OpenAI doubts the effectiveness of Nvidia accelerators for inference and is actively looking for alternatives
What is happening in the world of AI technology
Key players
OpenAI and Nvidia are considered leaders in the artificial intelligence market, but they are looking for new partners. A deal will soon be made. An agreement worth $100 million between these companies is expected.
Problem with Nvidia accelerators
Current Nvidia chips do not always deliver the required performance for inference (using already trained models). OpenAI is seeking an alternative.
How new solutions are being developed
1. OpenAI → Cerebras + Groq
- The company wants to replace up to 10 % of its accelerators with third‑party supplier chips that are better suited for inference.
- A partnership with Cerebras has already been signed: OpenAI will purchase their “king‑accelerators,” which excel at processing large language models.
2. Groq and Nvidia
- Last year Nvidia acquired Groq for $20 million, offering a more favorable deal structure.
- After the acquisition, Groq lost some of its independence: most accelerator developers moved to Nvidia’s staff, and the remaining part of the company can now only sell software for cloud systems.
3. AMD and other options
- OpenAI still heavily relies on Nvidia and AMD accelerators that use external HBM memory.
- For inference, chips with larger amounts of integrated memory are better – exactly what Groq, Cerebras, and Google offer.
Why all this matters
- Inference efficiency is critically important for running large language models (ChatGPT, Codex).

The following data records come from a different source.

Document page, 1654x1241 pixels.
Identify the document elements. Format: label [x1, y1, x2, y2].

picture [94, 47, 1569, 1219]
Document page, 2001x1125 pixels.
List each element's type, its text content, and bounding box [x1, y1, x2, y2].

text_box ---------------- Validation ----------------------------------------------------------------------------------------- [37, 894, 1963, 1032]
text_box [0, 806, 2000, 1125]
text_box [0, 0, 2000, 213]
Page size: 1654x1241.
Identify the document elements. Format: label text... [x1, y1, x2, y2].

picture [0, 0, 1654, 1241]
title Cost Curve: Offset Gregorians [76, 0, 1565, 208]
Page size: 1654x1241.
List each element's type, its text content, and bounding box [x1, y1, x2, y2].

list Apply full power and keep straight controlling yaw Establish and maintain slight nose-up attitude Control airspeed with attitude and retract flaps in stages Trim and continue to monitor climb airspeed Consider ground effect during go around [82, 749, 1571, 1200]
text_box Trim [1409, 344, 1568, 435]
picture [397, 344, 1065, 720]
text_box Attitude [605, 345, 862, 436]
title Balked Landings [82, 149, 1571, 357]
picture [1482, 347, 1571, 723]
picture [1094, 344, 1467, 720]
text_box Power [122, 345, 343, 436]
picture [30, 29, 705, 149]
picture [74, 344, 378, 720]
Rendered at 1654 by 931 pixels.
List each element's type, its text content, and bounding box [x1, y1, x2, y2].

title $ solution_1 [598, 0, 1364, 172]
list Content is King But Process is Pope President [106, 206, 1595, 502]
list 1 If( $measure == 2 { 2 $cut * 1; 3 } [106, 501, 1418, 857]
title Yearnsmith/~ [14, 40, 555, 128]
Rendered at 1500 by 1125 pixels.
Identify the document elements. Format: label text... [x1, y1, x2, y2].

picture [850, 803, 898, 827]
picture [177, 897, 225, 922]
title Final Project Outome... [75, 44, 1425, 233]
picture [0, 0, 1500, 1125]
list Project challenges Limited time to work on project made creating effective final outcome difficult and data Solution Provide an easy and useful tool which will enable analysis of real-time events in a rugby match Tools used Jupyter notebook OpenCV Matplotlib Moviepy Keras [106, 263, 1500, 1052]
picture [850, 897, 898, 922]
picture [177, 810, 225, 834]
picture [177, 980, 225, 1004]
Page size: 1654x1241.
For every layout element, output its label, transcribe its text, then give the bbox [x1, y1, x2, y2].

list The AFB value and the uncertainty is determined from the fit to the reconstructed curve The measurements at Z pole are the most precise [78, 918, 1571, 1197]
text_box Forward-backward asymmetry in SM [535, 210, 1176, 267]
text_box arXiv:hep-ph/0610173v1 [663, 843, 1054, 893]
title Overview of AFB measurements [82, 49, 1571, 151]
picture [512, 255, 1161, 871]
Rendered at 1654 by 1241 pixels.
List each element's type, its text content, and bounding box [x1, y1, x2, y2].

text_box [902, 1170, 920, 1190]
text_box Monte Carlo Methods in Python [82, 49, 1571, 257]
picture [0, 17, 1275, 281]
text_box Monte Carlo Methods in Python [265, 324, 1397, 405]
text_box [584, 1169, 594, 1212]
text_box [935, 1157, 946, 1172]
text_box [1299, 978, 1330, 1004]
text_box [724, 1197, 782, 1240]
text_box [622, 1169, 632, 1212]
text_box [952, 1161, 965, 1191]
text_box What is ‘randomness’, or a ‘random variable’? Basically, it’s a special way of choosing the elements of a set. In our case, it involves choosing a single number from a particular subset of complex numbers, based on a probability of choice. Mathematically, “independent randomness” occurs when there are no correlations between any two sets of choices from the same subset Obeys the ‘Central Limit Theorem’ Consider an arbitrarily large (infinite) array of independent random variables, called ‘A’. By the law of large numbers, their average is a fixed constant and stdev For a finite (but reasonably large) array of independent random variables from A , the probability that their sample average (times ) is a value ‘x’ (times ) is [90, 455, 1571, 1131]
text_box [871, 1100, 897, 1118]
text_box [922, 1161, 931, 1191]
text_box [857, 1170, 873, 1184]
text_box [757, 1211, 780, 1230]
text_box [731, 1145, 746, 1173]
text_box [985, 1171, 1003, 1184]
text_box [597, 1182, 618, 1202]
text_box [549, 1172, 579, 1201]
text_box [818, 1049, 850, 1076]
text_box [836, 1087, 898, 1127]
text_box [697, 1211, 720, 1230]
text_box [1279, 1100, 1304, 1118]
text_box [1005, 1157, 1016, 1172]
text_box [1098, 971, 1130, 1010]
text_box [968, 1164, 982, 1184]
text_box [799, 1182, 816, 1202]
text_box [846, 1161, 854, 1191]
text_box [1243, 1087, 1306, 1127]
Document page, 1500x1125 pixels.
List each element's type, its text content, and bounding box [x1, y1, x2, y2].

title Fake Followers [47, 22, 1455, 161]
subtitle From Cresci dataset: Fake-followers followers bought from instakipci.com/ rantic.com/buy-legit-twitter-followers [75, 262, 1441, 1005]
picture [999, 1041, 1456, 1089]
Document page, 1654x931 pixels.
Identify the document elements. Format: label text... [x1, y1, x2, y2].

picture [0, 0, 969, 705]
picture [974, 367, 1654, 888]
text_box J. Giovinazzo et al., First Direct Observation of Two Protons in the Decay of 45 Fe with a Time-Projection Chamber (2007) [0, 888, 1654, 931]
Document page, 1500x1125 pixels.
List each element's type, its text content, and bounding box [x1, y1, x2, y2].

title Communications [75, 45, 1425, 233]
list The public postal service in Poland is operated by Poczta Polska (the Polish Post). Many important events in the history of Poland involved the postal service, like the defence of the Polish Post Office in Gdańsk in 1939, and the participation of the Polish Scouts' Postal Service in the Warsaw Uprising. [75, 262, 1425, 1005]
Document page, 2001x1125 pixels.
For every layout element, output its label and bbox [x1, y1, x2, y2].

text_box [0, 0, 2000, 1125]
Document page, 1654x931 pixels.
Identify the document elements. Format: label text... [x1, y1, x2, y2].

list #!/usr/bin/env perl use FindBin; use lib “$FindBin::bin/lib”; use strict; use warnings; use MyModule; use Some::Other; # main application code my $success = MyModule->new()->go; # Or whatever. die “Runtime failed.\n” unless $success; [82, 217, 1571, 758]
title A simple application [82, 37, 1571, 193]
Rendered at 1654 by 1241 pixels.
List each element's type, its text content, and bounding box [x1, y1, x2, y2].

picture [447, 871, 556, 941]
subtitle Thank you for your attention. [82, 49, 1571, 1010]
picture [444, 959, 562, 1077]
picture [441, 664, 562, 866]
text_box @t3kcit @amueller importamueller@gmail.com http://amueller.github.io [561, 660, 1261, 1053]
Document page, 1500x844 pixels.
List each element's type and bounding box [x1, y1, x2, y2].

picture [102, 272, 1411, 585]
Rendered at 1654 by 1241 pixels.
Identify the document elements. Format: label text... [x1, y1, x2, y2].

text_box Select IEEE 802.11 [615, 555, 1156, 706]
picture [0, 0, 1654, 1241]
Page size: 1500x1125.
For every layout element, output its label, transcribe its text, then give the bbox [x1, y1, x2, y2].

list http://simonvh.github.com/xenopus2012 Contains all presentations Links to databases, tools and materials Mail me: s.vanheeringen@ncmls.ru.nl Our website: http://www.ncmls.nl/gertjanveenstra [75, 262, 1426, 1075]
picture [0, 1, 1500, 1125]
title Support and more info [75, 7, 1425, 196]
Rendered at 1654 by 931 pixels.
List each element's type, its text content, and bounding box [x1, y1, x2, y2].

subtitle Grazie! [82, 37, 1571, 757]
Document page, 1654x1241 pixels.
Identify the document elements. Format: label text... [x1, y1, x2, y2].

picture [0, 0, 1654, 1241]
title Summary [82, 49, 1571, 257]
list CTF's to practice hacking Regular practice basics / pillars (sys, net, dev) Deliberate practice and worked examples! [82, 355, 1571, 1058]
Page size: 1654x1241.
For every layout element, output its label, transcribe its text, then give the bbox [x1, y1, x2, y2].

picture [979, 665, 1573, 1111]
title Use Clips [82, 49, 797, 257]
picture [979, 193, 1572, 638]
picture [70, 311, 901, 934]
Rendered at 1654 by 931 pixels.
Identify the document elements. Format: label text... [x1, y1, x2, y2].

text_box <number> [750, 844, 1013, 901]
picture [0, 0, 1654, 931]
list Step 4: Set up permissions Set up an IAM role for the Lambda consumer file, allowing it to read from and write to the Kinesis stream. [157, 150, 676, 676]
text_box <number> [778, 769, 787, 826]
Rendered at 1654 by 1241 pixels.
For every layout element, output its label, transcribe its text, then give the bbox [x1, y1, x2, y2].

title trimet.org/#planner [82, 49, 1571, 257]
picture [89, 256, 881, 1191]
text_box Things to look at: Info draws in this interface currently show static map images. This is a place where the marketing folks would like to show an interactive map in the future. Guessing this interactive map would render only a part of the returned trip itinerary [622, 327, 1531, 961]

- The issue in Codex – when developing the AI agent Codex, OpenAI encountered inefficiency with Nvidia accelerators. This underscores the need to switch hardware platforms.
- Future alternative – OpenAI plans to use Cerebras solutions and possibly other chips to boost the performance of its developer tools.
Summary
OpenAI is actively seeking new technological partners to avoid full dependence on Nvidia. At the same time, the company is developing an investment strategy in startups (Cerebras, Groq) and considering large deals with Nvidia and potential investments up to $100 million. This will help improve inference and accelerate AI product development.
Comments (0)
Share your thoughts — please be polite and stay on topic.